The buildup of radioactive water at the plant has become a serious problem, and Prime Minister Shinzo Abe will order the Ministry of Economy, Trade and Industry to take significant measures to support Tokyo Electric Power Company (Tepco) to contain contamination, Yoshihide Suga, chief cabinet secretary, told Reuters on Wednesday.
Tepco, on Tuesday, said that the drainage system in the wrecked nuclear plant contains more than 20,000 tons of water with high levels of radioactive substances. The company noted that water in its underground tunnels had a cesium content of 2.35 billion becquerels a liter, RT News reported. The normal level of cesium is 150 becquerels a liter.
Tepco also estimated that contaminated water from its underground passages could reach the surface within three weeks.
Japan’s Nuclear Regulatory Authority on Monday told Reuters that radioactive water has breached an underground barrier and is moving quickly toward the surface, and that the plant’s operator cannot handle the situation alone.
Suga said that the ministry is considering various measures, including requesting public funds, to freeze the soil to prevent groundwater from seeping into the reactor buildings, according to local paper Nikkei. The project is expected to cost about 40 billion yen, or $410 million.
Tepco has been facing criticism from within Japan and abroad for its failure in assessing and handling the meltdown, and the subsequent radioactive leak from the plant, which was ravaged by a giant tsunami triggered by a magnitude-9.0 earthquake in March 2011.
Tepco, which has been pumping about 400 tons of groundwater daily to cool the melted reactors, is struggling to dispose of the used water, which is high in radioactive content.

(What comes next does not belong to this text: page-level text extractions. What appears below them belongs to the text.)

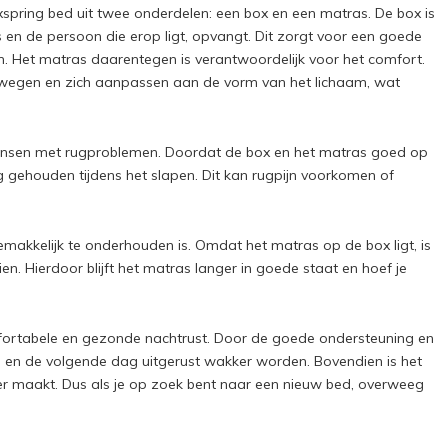
oxspring bed uit twee onderdelen: een box en een matras. De box is
 en de persoon die erop ligt, opvangt. Dit zorgt voor een goede
. Het matras daarentegen is verantwoordelijk voor het comfort.
ewegen en zich aanpassen aan de vorm van het lichaam, wat
ensen met rugproblemen. Doordat de box en het matras goed op
ng gehouden tijdens het slapen. Dit kan rugpijn voorkomen of
makkelijk te onderhouden is. Omdat het matras op de box ligt, is
n. Hierdoor blijft het matras langer in goede staat en hoef je
fortabele en gezonde nachtrust. Door de goede ondersteuning en
en en de volgende dag uitgerust wakker worden. Bovendien is het
er maakt. Dus als je op zoek bent naar een nieuw bed, overweeg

The process of cooling the nuclear reactors has to continue for an unspecified number of days until the permanently damaged plant is safely decommissioned.
According to a BBC report, more than 1,000 giant tanks built to hold the contaminated water around the facility are nearly full, posing new challenges to the operator. And, adding to those woes, sudden emissions of steam have been reported from different parts of the nuclear reactor building in the past few weeks.